I don't know. I do worry. I'm like everybody else. There's so much going on right now. I mean, I was excited for Hollis, but he must be bouncing off walls in a way, too. He's got to be here one night, he's got to be there one night. There's so much going on, and TV has created a lot of that, and it's a positive, but I think what you're saying is you can get lost in the shuffle of things and the importance of them.

The importance is to learn how to compete, to learn how to play against the best, to see how you handle success and to see how you handle failure, and if you look at it that way, then these games are really, really important. If you look at what does a win mean in November or a loss mean in November, in our sport I can see why people think there's not as much value to the game, whether you're ranked one, two or three, as we're learning in football, even with those rankings doesn't mean as much early on. But I think the learning process for the players, for the coaches is really the critical part of playing a tough schedule early and seeing different kinds of styles.

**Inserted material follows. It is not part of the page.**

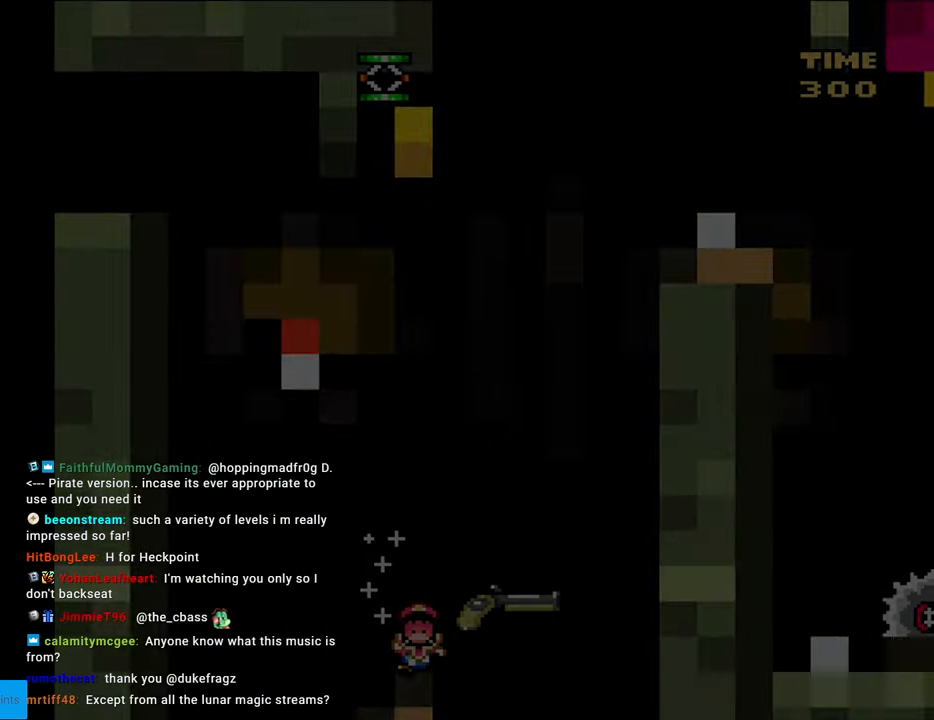
{"buttons": ["B", "Y"], "events": []}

It would be nice if football got to do that. You see a pro offense set, you see the West Coast offense, you see the wishbone offense. I mean, if you look at Air Force and some of the teams we -- it would be nice if you could use those, but in basketball there's so many different styles with zones and different zones and pressing teams and not and slow-down patient teams that work at -- I think there's just more different styles in basketball, so I always look at if I play somebody from each conference, I get a feel on how my team responds to the way maybe that conference in general plays, you know.

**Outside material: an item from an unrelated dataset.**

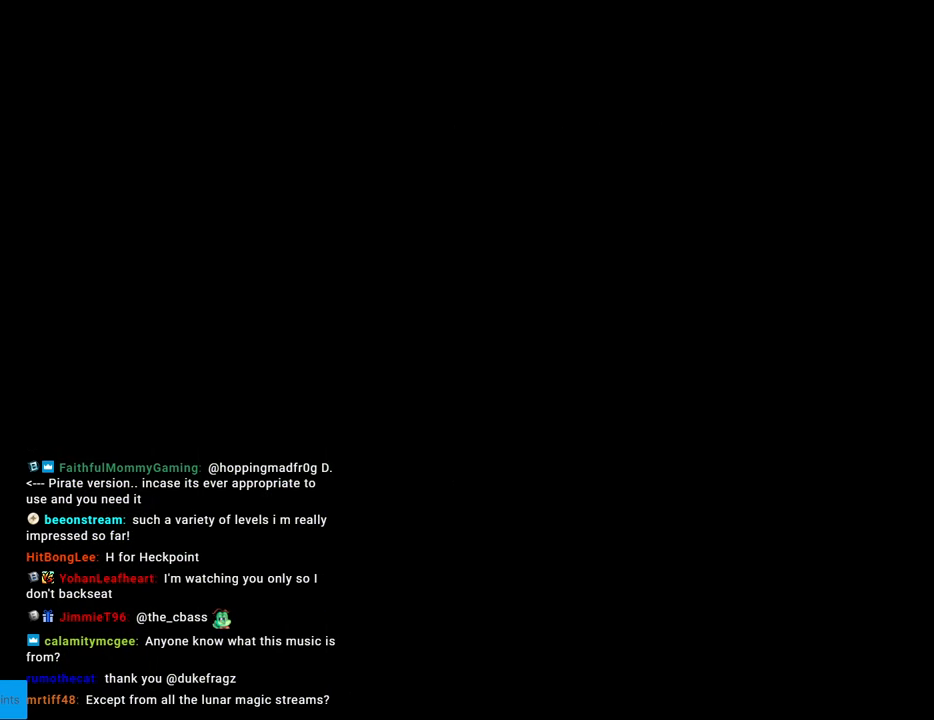
{"buttons": ["B", "Y"], "events": []}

So I've just gotten a lot out of it. I've always believed that these games really are important. But I can see from an outside standpoint another big game in November, what does that have to do with the end of the year. I don't know what we can do except maybe shrink the games a little bit. I do think we're playing a lot of games. I mean, we're having trouble scheduling games now because there's so many games in November and December, and I see a lot of teams are playing back-to-back-to-back games. I'm not sure that's in the best interest of the student-athlete, either.

Some things for my committees, some things for my thoughts, not to talk about now. But it is concerning. It is concerning. If people look at these games as just that they don't matter, that's not good, either. I think that's one thing I've enjoyed. We've been in two of them that have really been good for us. The Big Ten-ACC Challenge and the Champions Classic has been really good for us because I think it has such a national flavor and so many good teams in it, and you really get a chance to compare yourself to some people and figure out what you need to get better at.

Q. I was wondering how important Nairn will be in this game on the defensive side in terms of spiriting out of it. Is he limited at all or hurting?
TOM IZZO: Yeah, he's got a little plantar fasciitis. I think he's had it, and he's just tougher than nails. Other guys have been out, and he's a warrior, that kid. So I don't think it's hindering him too much. I don't think he'd let it. But he is going to be important because Mason runs that team. He's very good, and he's strong and he's quick, and he can shoot it well enough to hurt you there. But he definitely can get in the lane and create some open threes for guys or some drop-offs if bigs are helping, and then their bigs take over on the offensive boards.

Keeping him in front of us is going to be a big key, and Tum is going to get a lot of that responsibility. I feel comfortable in that area. He's going to have to make some shots, which I think he will do a much better job than he did last year, I really do, but defensively he is our stopper and he's got to make sure he controls Mason some because the kid is I think a very, very underrated, good player.